The Great Depression hit the country, and in an effort to gain further funding for the new school, Mother Praxedes traveled back to St. Louis in 1931 to secure an $80,000 loan. While there, she fell and broke her hip, and although she was able to return to El Paso, she now had to oversee the construction from her bed — and for two years, she did. On December 16, 1933, Mother Praxedes died in the convent at Loretto.

In an article published by the El Paso Times on Feb. 20, 2012, Sister Mary E. Boesen, Loretto Academy’s current president, wrote that “Loretto Academy is proof of her [Mother Praxedes’] breadth of vision and building genius.”

Thanks to Mother Praxedes’ belief that serving God meant serving others, probably no one woman has ever done more to influence the parochial education of girls here in the borderland.

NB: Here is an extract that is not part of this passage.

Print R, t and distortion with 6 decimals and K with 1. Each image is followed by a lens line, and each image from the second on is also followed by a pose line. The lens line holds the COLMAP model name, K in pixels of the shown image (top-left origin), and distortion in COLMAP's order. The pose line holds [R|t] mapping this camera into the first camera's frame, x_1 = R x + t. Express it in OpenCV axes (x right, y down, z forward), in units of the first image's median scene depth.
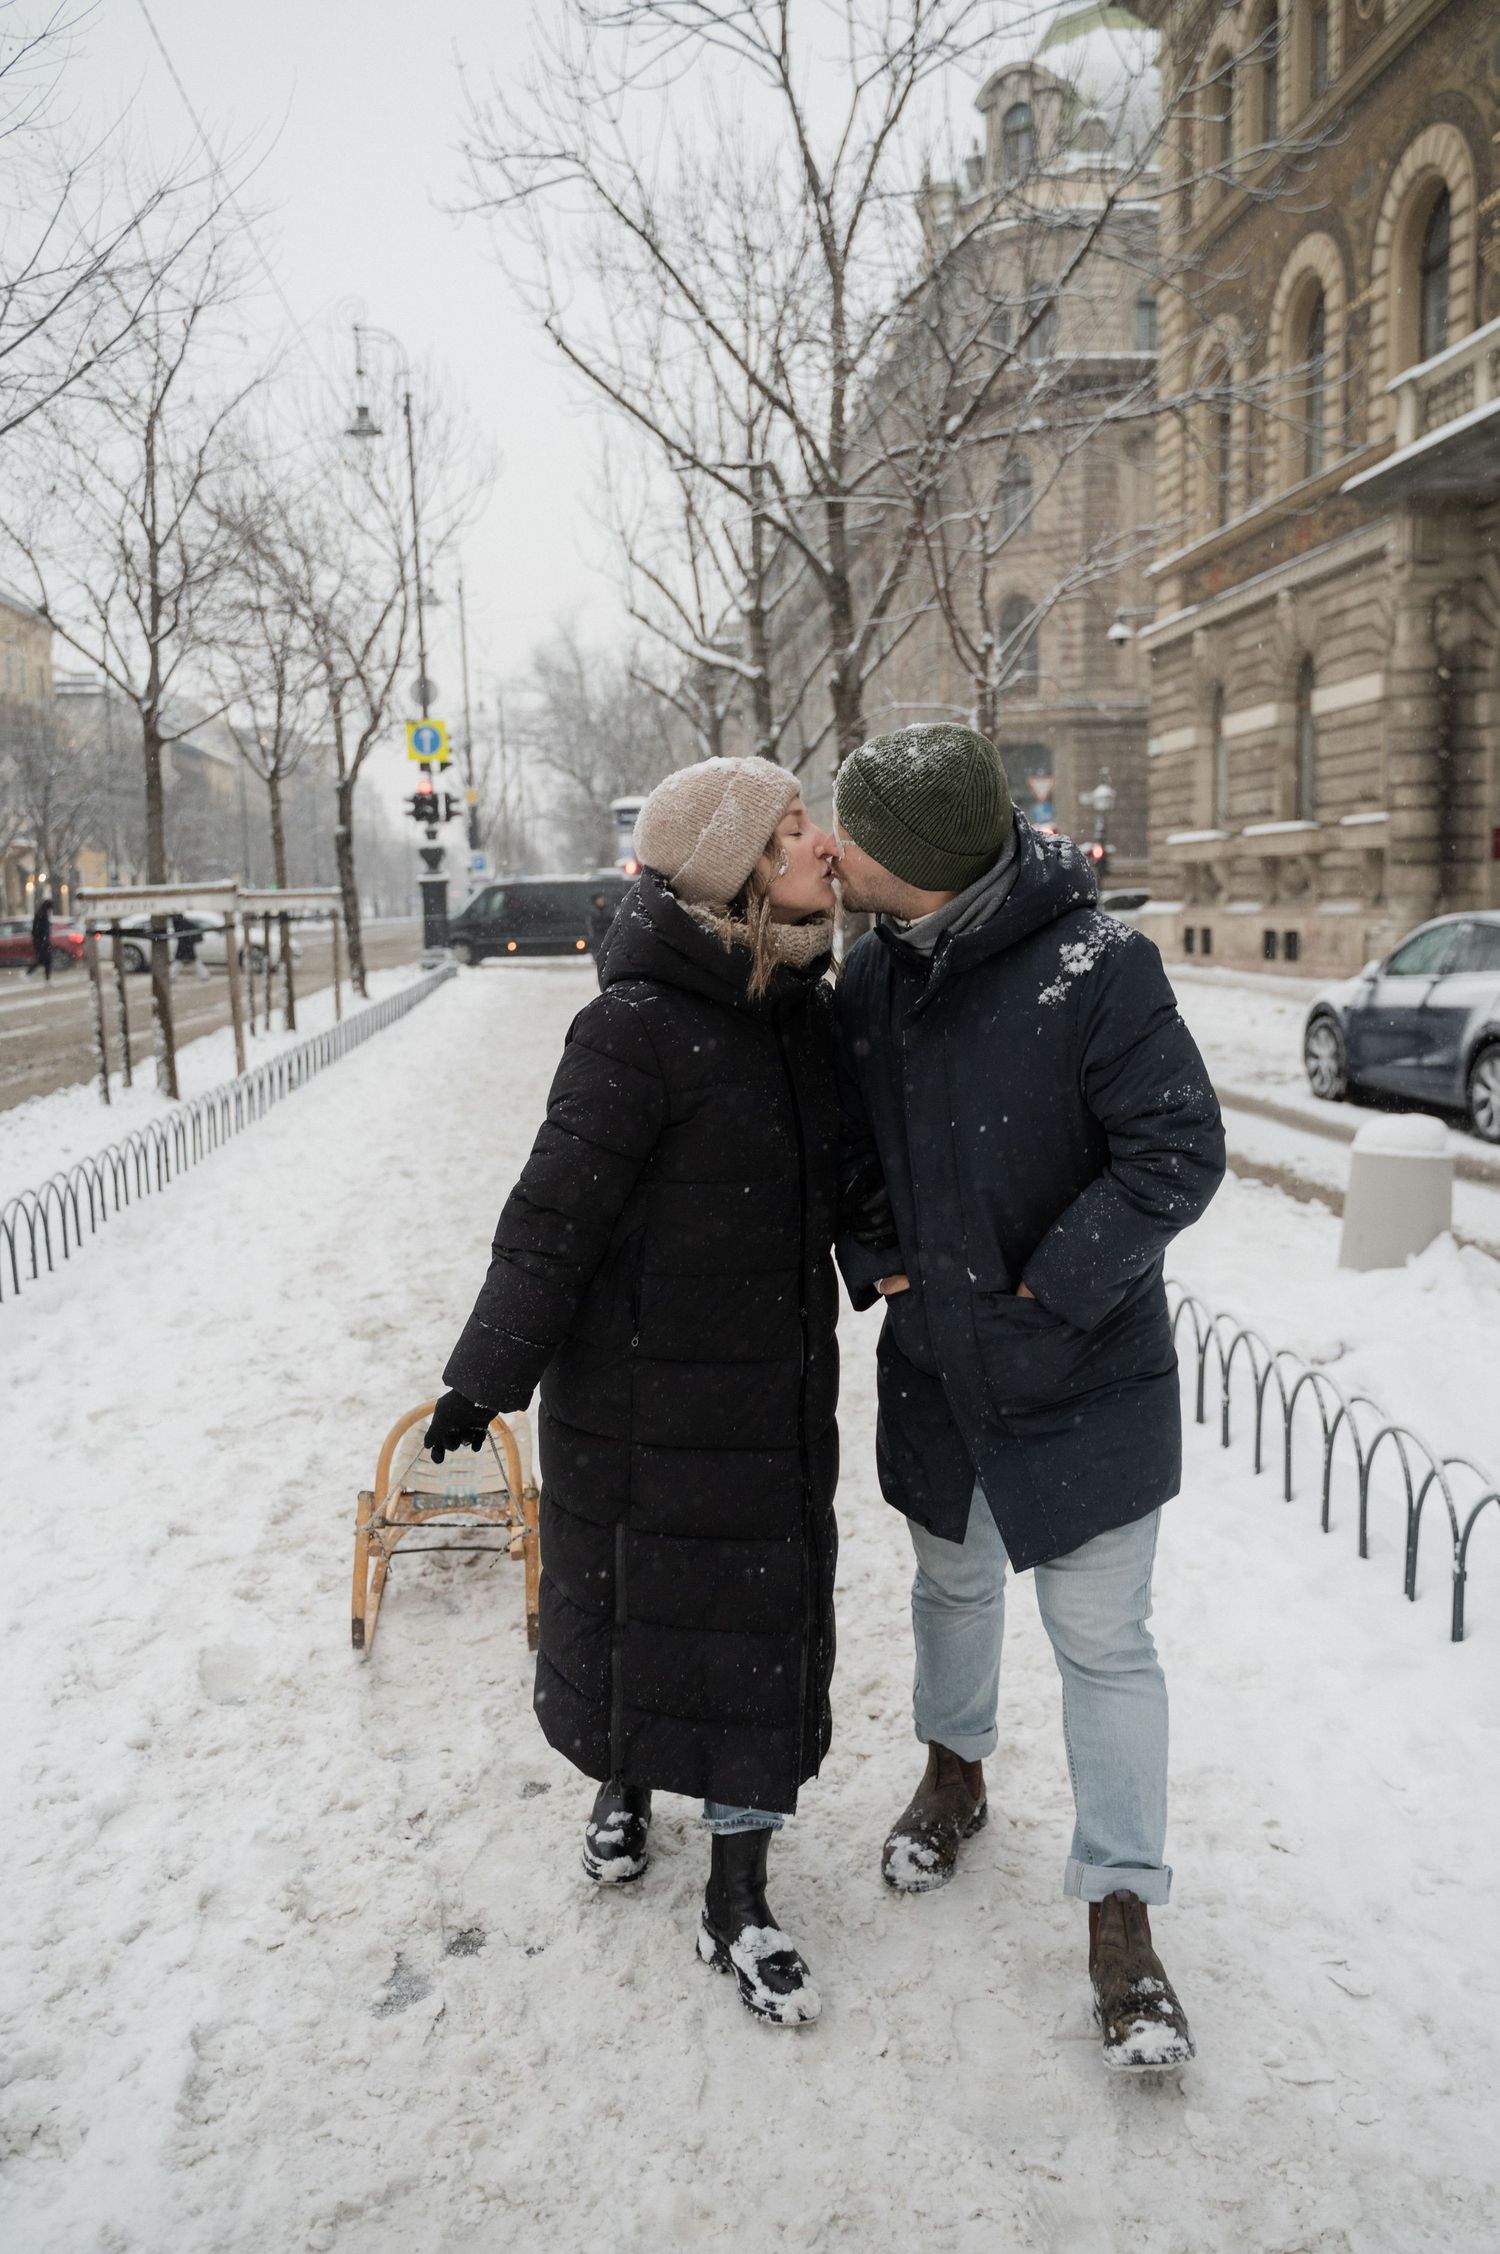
lens RADIAL K [[1839.2, 0, 723.9], [0, 1839.2, 1130.0], [0, 0, 1]] dist [0.007742, -0.004478]
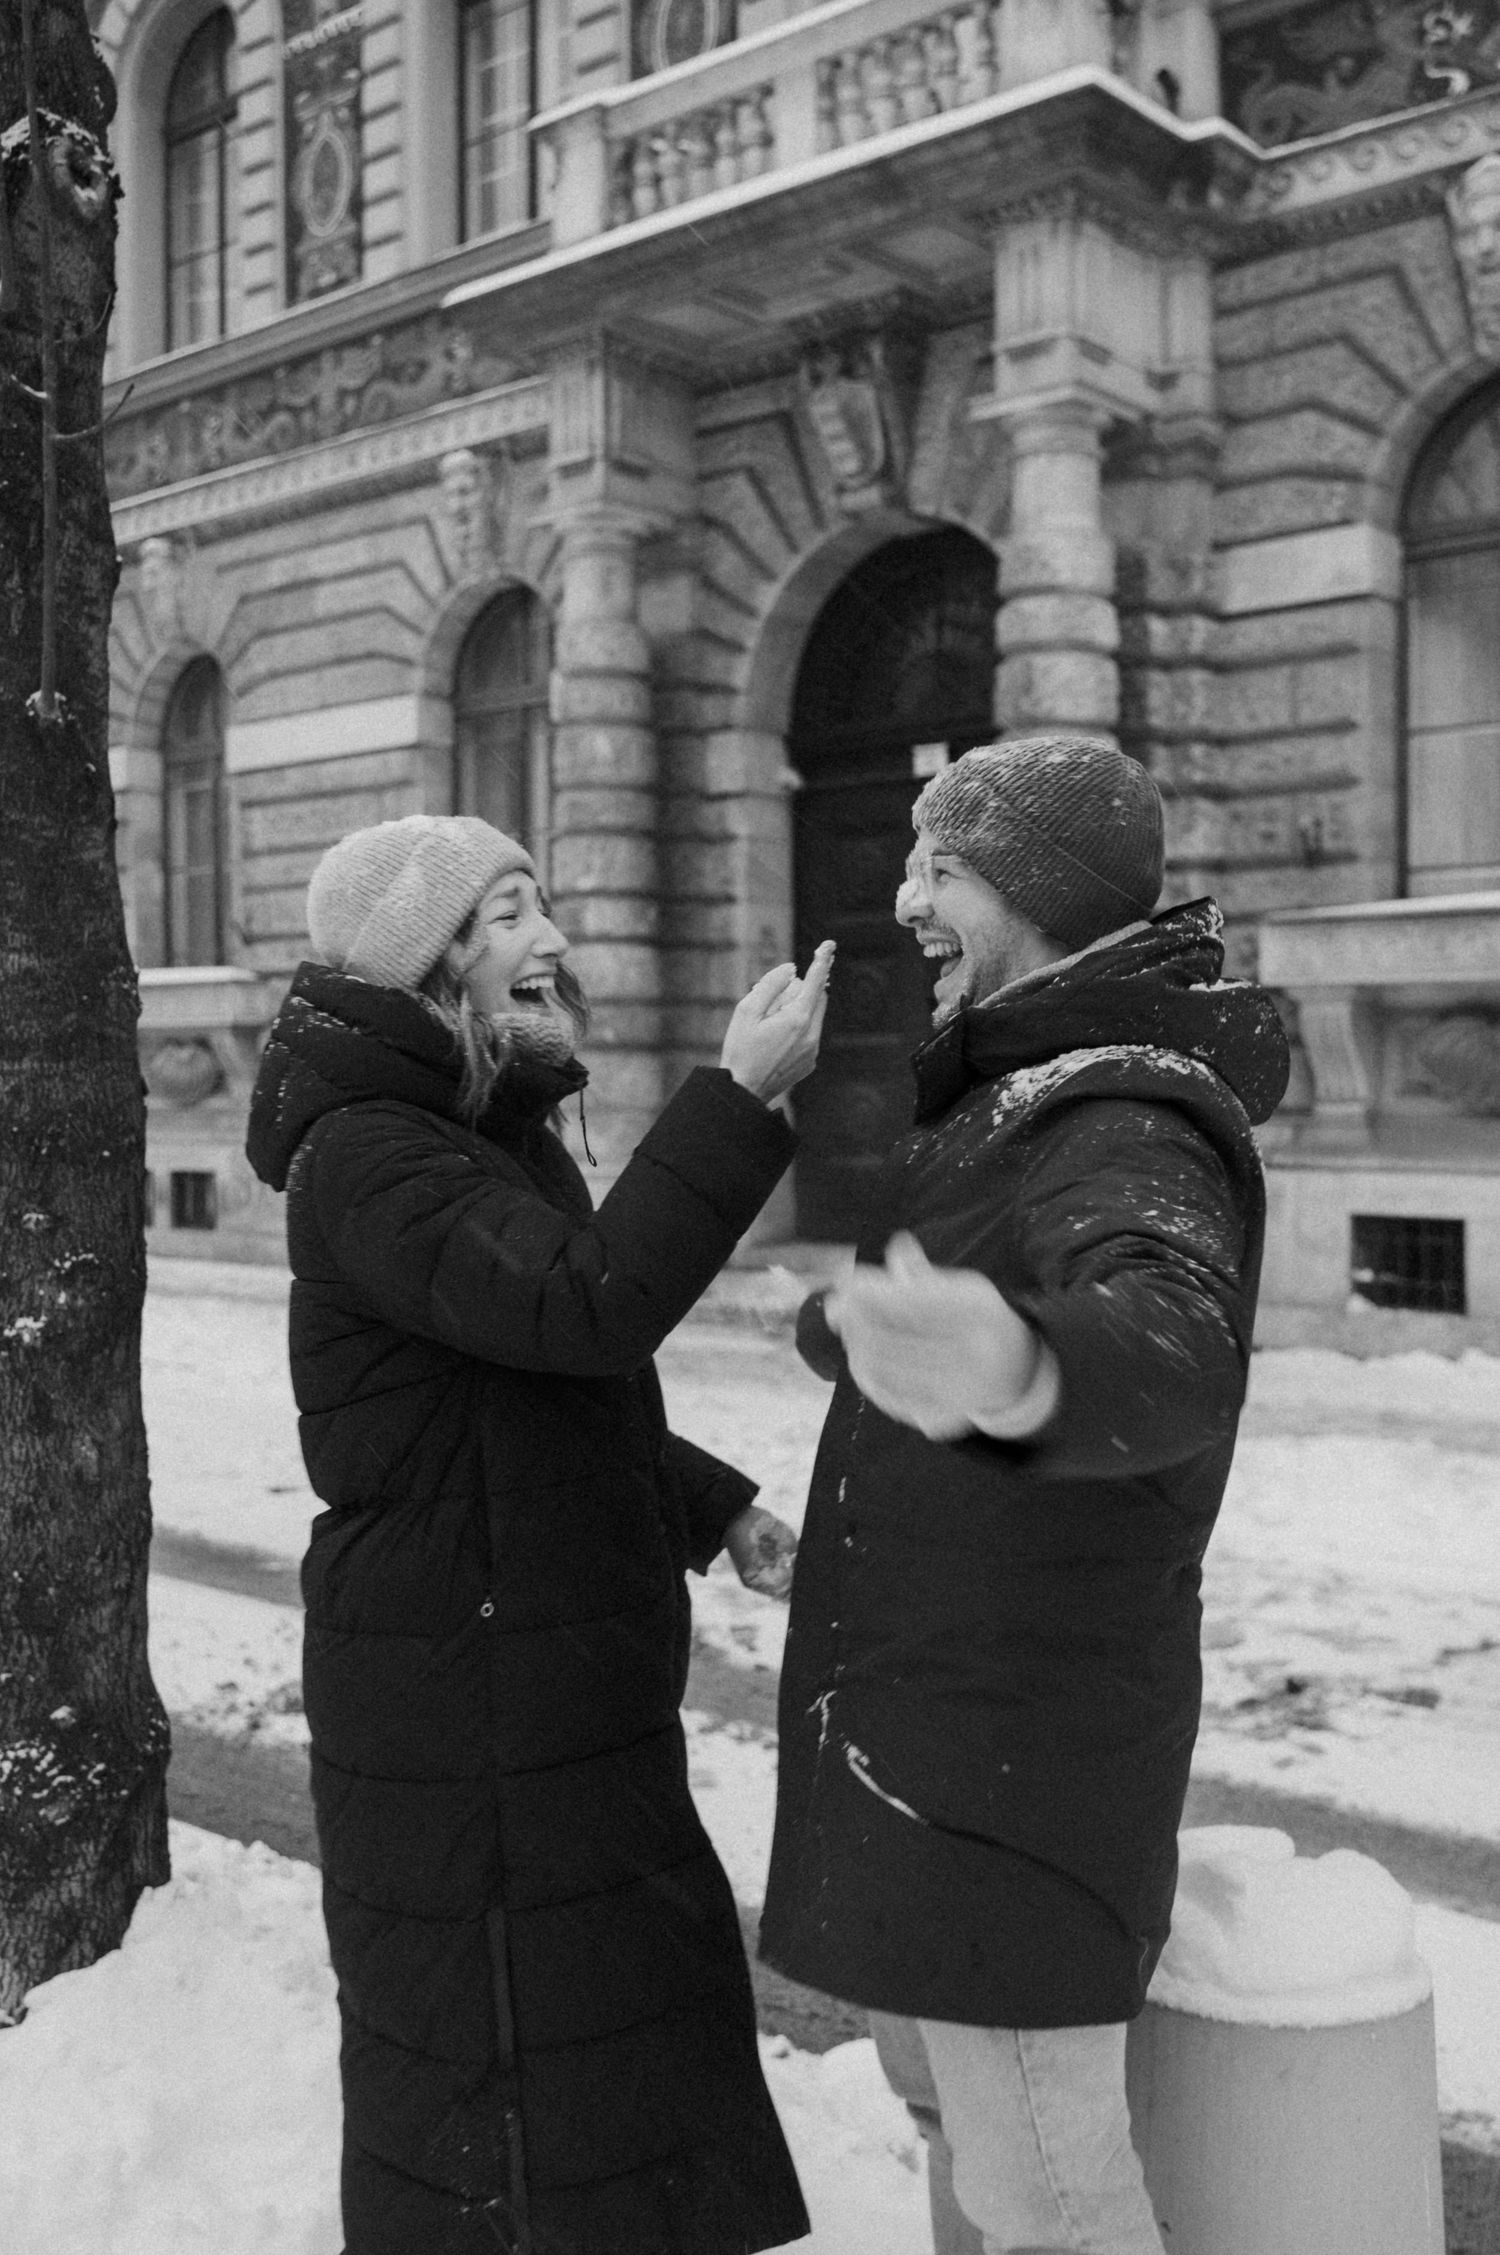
lens RADIAL K [[2228.1, 0, 794.8], [0, 2228.1, 1178.7], [0, 0, 1]] dist [0.009965, -0.022354]
pose [[0.710141, 0.001091, 0.704059, -0.020502], [0.067893, 0.995232, -0.070022, -0.055541], [-0.700778, 0.097526, 0.706681, 0.473320]]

The pioneer nun was inducted into the El Paso County Historical Society Hall of Honor in 2001.

The words of Father J. Garde, spoken at her Requiem Mass and reprinted in the aforementioned El Paso Times article, remind us of her wisdom and foresight: “Her chosen field was education and she was one of the finest souls to see the necessity of higher education for women. How wisely she planned and how well she executed these plans will be attested to long after our day by the finished product which will be scattered throughout the west and the world.”